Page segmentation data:

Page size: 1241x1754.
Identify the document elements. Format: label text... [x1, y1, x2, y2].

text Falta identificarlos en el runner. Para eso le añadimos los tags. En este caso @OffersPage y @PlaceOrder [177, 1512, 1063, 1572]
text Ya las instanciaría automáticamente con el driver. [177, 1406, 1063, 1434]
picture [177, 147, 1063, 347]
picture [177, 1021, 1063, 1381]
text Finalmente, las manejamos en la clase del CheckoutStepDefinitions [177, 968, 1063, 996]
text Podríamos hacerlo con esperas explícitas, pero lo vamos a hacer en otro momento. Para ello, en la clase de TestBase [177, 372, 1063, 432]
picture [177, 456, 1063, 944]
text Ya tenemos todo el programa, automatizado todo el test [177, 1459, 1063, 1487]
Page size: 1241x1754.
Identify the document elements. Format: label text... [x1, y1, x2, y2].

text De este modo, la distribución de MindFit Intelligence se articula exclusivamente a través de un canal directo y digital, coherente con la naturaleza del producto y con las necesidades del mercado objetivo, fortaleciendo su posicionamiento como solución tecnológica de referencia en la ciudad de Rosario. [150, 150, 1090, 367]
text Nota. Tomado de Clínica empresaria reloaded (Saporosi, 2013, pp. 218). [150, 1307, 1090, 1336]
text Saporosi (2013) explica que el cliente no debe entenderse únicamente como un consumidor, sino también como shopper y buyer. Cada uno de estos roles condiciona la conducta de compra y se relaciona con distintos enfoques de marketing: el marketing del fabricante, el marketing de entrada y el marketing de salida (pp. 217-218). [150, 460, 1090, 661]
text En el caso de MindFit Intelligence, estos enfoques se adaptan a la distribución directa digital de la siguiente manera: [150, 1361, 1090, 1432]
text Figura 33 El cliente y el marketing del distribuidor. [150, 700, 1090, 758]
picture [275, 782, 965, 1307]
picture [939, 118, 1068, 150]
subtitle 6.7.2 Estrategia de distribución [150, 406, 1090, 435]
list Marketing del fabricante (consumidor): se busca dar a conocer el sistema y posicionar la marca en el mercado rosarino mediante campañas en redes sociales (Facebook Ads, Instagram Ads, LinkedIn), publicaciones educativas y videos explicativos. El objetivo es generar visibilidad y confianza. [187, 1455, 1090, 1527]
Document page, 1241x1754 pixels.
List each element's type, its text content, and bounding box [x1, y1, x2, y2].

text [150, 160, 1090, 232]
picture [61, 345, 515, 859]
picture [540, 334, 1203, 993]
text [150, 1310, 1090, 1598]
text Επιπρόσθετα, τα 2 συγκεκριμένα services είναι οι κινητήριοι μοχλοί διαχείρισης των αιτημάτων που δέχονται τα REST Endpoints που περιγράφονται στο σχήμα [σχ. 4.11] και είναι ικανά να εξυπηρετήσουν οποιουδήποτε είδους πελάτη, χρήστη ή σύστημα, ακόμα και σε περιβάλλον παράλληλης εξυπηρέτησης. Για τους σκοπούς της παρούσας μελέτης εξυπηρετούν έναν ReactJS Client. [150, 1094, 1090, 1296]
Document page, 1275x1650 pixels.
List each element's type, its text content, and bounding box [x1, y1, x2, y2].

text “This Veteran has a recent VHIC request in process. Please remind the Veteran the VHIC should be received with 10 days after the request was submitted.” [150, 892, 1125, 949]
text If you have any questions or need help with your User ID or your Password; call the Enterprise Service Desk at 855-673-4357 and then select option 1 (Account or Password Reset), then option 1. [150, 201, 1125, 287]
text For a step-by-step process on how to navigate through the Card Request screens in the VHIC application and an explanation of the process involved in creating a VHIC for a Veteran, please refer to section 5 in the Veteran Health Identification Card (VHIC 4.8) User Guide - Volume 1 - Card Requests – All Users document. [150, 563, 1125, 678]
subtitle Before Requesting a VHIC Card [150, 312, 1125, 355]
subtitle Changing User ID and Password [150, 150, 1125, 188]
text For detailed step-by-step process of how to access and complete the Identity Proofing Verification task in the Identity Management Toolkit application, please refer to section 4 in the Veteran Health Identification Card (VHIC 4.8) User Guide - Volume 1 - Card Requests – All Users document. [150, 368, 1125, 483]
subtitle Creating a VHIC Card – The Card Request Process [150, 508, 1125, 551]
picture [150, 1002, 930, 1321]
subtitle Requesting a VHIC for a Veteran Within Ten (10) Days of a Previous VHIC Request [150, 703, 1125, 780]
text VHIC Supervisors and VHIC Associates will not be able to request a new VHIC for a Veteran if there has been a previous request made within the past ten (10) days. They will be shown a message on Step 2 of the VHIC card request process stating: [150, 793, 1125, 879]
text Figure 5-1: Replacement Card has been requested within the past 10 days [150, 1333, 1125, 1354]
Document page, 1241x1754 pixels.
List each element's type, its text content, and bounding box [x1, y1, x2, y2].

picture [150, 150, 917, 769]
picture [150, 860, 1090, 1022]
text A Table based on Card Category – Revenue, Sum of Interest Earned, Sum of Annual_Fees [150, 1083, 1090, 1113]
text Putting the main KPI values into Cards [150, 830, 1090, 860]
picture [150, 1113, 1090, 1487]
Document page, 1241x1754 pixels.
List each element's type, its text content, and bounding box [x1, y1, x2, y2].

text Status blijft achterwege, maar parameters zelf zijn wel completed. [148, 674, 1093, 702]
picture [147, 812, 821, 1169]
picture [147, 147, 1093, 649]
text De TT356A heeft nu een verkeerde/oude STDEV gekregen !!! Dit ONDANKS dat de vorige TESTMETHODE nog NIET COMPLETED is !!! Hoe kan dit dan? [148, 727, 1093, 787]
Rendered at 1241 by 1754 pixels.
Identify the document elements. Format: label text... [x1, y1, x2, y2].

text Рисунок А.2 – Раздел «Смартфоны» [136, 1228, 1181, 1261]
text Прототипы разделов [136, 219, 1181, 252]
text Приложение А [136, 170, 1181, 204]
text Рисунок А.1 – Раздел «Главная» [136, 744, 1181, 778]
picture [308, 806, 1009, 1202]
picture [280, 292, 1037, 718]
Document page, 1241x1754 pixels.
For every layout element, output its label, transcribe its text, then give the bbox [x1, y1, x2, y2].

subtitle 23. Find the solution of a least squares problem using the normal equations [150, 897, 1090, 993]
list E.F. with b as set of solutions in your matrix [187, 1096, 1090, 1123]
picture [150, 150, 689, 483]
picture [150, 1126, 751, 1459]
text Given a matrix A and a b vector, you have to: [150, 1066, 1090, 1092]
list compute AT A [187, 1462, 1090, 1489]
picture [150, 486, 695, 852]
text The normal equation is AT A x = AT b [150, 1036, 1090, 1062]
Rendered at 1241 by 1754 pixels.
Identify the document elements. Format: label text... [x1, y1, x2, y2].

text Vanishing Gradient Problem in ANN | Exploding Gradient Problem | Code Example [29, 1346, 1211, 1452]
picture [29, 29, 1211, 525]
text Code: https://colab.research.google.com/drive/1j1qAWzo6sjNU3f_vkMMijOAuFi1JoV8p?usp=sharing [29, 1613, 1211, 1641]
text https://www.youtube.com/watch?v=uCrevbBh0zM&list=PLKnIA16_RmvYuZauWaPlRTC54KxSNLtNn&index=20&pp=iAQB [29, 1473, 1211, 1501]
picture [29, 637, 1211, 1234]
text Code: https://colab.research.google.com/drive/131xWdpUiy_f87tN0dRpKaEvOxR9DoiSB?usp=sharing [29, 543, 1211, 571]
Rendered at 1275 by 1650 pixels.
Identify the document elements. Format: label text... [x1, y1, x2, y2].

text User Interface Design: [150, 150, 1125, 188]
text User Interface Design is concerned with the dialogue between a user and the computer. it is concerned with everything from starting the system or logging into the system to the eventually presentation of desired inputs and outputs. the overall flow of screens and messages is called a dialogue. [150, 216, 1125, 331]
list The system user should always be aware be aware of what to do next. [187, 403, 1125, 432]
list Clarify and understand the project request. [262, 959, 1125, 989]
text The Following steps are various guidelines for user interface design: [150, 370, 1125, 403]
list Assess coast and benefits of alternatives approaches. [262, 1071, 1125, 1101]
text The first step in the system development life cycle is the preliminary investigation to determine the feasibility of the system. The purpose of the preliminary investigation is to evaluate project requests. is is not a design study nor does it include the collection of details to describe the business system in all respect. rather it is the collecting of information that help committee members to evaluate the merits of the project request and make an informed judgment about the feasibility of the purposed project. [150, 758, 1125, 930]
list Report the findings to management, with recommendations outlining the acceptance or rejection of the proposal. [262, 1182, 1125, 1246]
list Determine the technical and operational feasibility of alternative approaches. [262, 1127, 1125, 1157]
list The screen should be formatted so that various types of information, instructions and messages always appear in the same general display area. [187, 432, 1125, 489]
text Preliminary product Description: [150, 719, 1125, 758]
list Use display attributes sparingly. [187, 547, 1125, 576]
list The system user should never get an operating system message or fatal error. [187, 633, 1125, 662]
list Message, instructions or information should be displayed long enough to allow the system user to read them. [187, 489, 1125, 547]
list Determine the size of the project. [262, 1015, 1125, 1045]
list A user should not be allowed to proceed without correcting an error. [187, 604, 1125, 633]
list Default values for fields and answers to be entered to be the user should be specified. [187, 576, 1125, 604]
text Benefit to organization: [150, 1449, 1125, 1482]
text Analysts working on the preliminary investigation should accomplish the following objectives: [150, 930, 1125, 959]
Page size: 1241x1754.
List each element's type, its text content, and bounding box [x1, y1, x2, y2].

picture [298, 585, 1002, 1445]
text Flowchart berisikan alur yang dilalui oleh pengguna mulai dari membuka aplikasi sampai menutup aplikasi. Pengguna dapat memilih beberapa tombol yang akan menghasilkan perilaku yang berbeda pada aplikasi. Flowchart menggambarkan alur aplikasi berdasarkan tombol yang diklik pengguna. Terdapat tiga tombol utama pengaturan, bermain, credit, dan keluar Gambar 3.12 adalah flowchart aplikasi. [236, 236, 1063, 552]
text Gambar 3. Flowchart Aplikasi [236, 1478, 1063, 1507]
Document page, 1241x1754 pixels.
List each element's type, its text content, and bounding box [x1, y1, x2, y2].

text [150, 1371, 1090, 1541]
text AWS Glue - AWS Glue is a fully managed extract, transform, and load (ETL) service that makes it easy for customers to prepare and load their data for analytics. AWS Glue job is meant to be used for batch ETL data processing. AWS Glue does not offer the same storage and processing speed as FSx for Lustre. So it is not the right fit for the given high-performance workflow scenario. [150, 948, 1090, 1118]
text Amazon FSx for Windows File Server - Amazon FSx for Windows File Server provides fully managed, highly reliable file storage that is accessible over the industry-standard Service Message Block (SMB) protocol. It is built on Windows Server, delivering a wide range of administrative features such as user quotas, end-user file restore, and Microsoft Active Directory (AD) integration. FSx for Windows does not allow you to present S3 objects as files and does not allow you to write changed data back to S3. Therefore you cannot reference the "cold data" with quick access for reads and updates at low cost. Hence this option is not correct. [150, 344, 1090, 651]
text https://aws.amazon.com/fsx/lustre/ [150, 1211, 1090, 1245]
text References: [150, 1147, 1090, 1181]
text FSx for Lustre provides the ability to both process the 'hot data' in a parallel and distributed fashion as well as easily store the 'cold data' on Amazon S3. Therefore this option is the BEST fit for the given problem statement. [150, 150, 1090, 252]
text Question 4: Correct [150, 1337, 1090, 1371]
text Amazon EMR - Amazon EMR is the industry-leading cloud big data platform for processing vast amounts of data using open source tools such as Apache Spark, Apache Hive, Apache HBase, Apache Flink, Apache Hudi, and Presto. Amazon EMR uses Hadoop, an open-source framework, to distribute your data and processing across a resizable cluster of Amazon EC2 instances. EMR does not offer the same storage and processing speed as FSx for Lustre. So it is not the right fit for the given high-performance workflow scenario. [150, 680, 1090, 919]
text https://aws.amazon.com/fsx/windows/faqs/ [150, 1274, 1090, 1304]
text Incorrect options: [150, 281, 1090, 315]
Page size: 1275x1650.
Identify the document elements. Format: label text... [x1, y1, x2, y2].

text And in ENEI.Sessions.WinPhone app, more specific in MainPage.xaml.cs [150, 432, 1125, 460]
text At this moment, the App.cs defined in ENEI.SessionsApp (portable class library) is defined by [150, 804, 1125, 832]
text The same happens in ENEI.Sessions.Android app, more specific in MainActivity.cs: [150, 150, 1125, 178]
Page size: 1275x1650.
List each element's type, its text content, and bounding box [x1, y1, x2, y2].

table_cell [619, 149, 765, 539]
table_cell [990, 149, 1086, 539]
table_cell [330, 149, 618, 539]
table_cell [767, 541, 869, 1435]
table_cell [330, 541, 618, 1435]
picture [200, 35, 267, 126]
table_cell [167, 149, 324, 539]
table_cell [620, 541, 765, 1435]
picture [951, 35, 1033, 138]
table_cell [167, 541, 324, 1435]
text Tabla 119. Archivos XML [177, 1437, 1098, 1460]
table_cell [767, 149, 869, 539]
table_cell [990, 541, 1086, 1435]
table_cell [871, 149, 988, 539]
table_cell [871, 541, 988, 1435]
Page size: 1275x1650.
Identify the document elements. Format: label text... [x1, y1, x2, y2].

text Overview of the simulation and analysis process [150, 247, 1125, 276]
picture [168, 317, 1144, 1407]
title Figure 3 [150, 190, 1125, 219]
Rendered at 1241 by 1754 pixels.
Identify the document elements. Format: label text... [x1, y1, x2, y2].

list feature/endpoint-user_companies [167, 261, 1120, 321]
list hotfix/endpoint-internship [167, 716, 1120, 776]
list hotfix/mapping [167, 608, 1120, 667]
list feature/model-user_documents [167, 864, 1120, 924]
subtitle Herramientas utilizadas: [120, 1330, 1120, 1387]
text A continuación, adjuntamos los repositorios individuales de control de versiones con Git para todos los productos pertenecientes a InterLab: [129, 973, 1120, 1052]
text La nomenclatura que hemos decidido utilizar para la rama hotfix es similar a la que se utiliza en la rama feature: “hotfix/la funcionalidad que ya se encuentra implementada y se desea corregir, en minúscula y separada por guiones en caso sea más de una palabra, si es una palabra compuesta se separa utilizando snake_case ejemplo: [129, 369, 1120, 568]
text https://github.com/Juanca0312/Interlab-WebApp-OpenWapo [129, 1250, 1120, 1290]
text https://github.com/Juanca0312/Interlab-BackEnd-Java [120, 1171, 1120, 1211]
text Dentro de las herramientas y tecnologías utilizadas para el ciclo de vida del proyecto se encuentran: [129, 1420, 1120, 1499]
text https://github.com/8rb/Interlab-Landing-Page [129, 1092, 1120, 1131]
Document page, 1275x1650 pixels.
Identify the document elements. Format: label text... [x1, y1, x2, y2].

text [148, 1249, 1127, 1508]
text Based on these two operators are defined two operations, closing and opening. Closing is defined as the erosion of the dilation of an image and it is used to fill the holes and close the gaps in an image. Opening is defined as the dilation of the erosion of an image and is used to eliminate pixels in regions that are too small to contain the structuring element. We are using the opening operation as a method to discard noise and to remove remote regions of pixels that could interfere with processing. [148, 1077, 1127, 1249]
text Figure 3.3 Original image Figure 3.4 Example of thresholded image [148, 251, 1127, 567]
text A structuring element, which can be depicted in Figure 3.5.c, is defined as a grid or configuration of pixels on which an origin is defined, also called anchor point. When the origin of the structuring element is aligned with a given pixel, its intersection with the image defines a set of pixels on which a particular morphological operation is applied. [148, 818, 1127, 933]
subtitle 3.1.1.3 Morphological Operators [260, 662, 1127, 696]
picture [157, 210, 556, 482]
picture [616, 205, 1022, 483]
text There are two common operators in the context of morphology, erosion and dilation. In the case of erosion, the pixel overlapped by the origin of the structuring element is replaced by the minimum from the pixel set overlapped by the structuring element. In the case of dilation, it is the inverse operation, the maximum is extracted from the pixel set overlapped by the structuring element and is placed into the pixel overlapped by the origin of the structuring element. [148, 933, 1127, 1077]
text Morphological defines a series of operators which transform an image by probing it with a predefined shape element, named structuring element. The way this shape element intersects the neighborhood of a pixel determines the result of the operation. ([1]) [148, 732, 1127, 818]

-- EXERCISE REQUIREMENTS --
Reproduce the lines of the entries above from the one with "table_cell [330, 541, 618, 1435]" to the one with "table_cell [767, 149, 869, 539]", both included, exactly and without any other line.

-- RESPONSE AREA --
table_cell [330, 541, 618, 1435]
picture [200, 35, 267, 126]
table_cell [167, 149, 324, 539]
table_cell [620, 541, 765, 1435]
picture [951, 35, 1033, 138]
table_cell [167, 541, 324, 1435]
text Tabla 119. Archivos XML [177, 1437, 1098, 1460]
table_cell [767, 149, 869, 539]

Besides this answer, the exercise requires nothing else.